The climactic chase scene is scored to a royalty-free tune that would later become the theme for The People’s Court. You can’t plan that kind of comedy, and the movie certainly didn’t.

This is its central problem and its cult appeal. The bones of a genuine deadpan satire are here, an ABC Afterschool Special that took a hard left into Beyond the Valley of the Dolls. But making that kind of film would have required a director who understood the joke. This one seems painfully unaware of its own nature.

The trouble starts with the pacing. Malibu High commits the one sin no exploitation picture can survive: it bores you. The editing plods. Scenes either drag on too long or include needless interstitial shots, as though the film is checking its watch and realizing it still has forty minutes to fill. Great low-budget filmmakers either mask their poverty or weaponize it. This one films a classroom set where curtains hang on blank walls to suggest windows, then parks the camera in a wide shot that makes absolutely sure you notice.

There is exactly one memorable image: the principal dying, framed through Kim’s legs as she stands over him. It should have been a sharp punctuation mark. Instead the shot holds and holds until the punctuation becomes the entire paragraph.

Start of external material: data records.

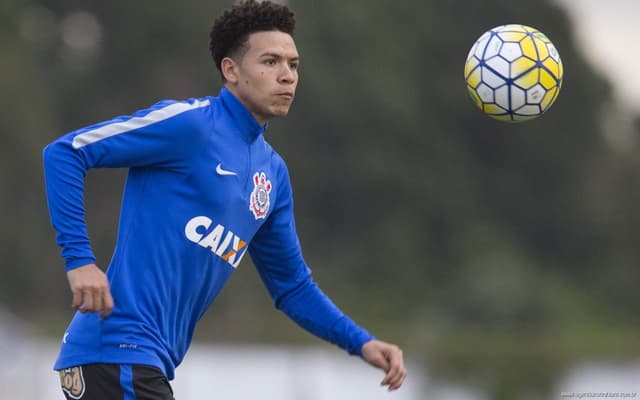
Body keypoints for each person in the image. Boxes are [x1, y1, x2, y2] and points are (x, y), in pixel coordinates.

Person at [43, 1, 406, 398]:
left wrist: (361, 342)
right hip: (116, 351)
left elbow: (292, 287)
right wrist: (79, 260)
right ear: (231, 70)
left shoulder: (272, 175)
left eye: (294, 64)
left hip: (140, 362)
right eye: (270, 62)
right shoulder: (190, 125)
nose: (286, 76)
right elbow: (66, 152)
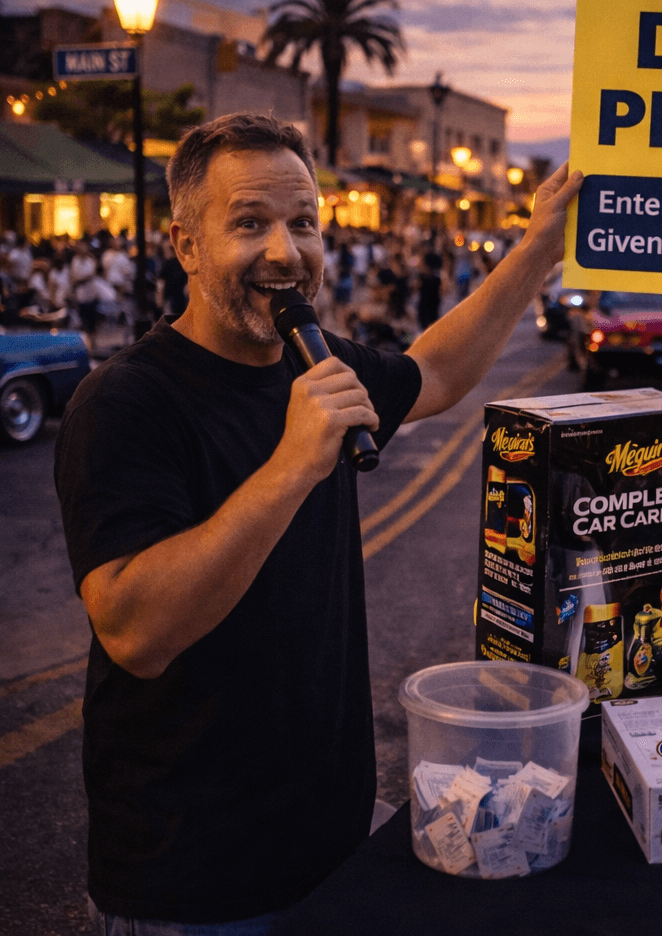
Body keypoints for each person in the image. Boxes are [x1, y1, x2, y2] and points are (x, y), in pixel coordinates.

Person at [54, 111, 582, 934]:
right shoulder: (126, 402)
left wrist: (540, 249)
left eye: (303, 223)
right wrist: (293, 463)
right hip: (195, 881)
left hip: (335, 845)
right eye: (250, 223)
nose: (285, 251)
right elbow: (135, 630)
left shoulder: (316, 360)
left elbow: (434, 371)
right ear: (186, 244)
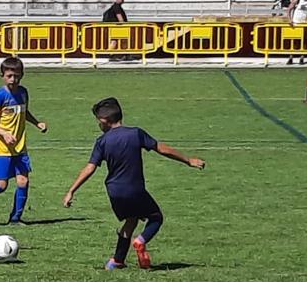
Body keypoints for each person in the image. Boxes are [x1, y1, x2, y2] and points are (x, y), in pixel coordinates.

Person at [63, 97, 205, 270]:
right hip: (134, 189)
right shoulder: (136, 133)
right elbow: (161, 148)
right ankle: (140, 241)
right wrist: (188, 160)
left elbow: (90, 168)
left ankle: (116, 261)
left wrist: (72, 190)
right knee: (156, 217)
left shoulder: (102, 142)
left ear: (104, 121)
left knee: (131, 220)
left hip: (114, 191)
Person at [0, 57, 47, 225]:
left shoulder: (23, 93)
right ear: (3, 76)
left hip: (20, 147)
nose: (13, 79)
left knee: (23, 181)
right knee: (1, 185)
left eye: (17, 76)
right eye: (10, 76)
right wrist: (4, 133)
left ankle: (15, 219)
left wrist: (37, 123)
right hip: (2, 148)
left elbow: (24, 112)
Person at [288, 0, 307, 65]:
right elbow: (289, 9)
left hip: (304, 24)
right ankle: (291, 57)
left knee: (304, 41)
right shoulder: (297, 1)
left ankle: (301, 57)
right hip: (296, 23)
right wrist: (290, 20)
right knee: (294, 41)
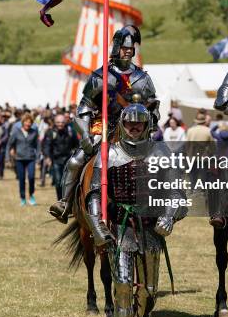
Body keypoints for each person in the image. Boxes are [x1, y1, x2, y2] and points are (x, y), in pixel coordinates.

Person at [85, 103, 185, 317]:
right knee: (122, 284)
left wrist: (169, 216)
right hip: (121, 226)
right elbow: (95, 193)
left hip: (150, 229)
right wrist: (98, 226)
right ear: (122, 125)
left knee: (148, 289)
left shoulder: (161, 151)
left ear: (147, 125)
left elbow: (177, 192)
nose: (134, 127)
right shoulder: (109, 153)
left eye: (138, 123)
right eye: (129, 123)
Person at [49, 25, 159, 224]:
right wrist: (85, 136)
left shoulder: (143, 78)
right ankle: (64, 203)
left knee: (160, 159)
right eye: (124, 47)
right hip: (105, 126)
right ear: (116, 48)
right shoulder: (100, 76)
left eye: (131, 48)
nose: (128, 51)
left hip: (136, 130)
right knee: (77, 160)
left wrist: (151, 124)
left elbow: (153, 106)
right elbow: (84, 108)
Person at [43, 114, 79, 200]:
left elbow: (77, 145)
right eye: (58, 122)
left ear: (65, 122)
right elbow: (46, 146)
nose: (60, 124)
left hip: (68, 160)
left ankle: (67, 199)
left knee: (68, 182)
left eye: (62, 122)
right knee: (58, 181)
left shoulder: (71, 131)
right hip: (56, 160)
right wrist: (47, 157)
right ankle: (60, 200)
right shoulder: (50, 132)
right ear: (55, 122)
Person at [8, 113, 39, 206]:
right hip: (19, 158)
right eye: (26, 122)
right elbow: (10, 144)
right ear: (23, 122)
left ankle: (31, 195)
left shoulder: (34, 132)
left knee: (31, 177)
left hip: (31, 158)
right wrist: (10, 152)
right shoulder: (16, 131)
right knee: (21, 179)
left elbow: (38, 146)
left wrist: (38, 159)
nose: (28, 124)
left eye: (30, 122)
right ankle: (22, 198)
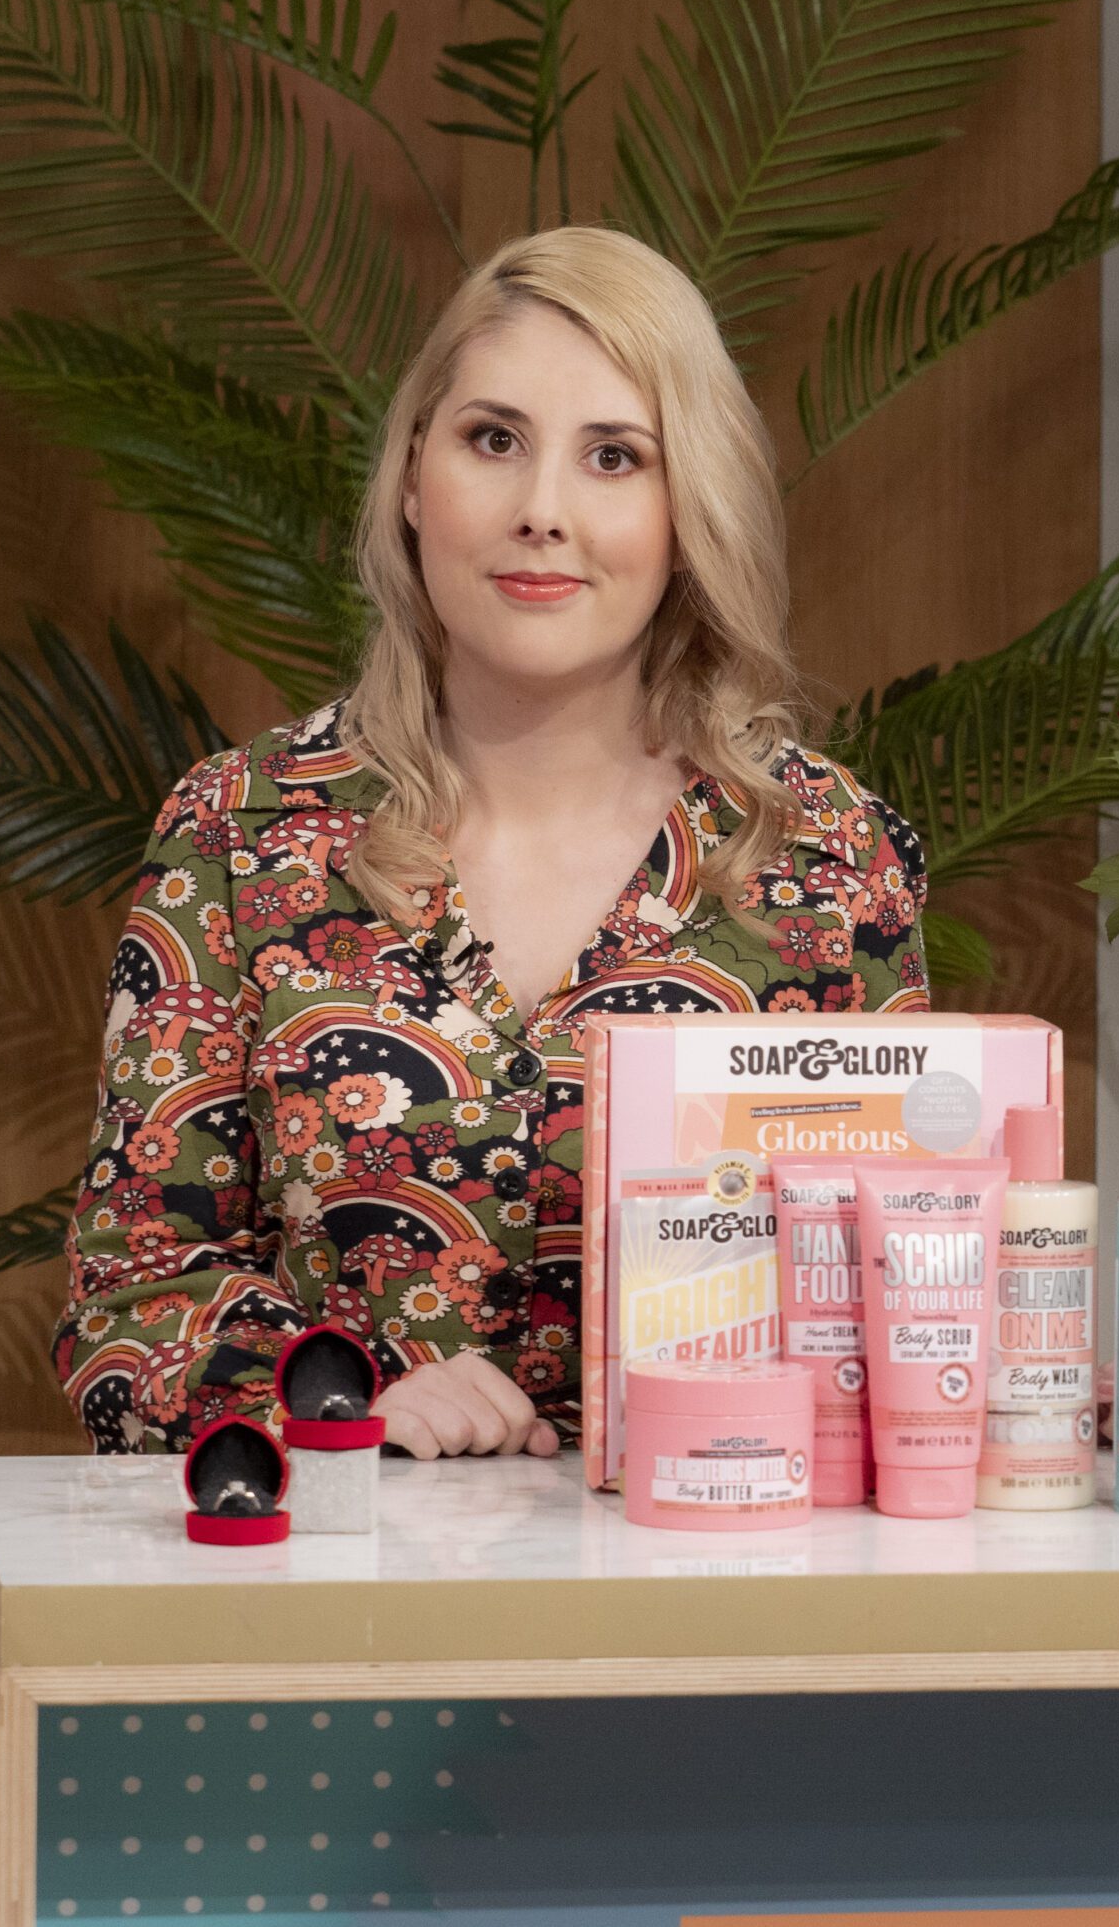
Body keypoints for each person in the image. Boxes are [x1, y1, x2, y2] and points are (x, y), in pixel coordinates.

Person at [54, 227, 930, 1460]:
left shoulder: (828, 855)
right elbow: (130, 1293)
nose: (541, 512)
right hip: (342, 1603)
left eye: (615, 457)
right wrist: (339, 1396)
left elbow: (903, 1274)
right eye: (493, 440)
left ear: (690, 513)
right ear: (415, 477)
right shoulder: (236, 832)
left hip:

Still, the film had potential. Alex Mann plays Tony, Kim’s first pimp, as a garden-variety sleazeball. Garth Howard plays Lance, the upgrade, as something more unsettling—a kind of Charlie dispatching his lone Angel on killing assignments, all business and quiet authority. The contrast between the two men is the most interesting thing the film does on purpose.

And it lands a laugh-out-loud joke. When Kim’s mother demands to know the source of her daughter’s sudden wealth, Kim says she’s gotten a new job. What kind of job? “I told you,” Kim says. “I’m doing relief work.”

But it’s not enough. Lansing goes topless through much of the picture with a fearlessness that suggests she trusted the filmmakers to match her commitment. They let her down. Malibu High has earned a cult reputation over the years, and I understand why. It’s easy, at a distance, to remember the ice-cold performance and the lunatic plot and forget all the dead air in between. Memory is kind to movies like this. Sitting through them is another matter.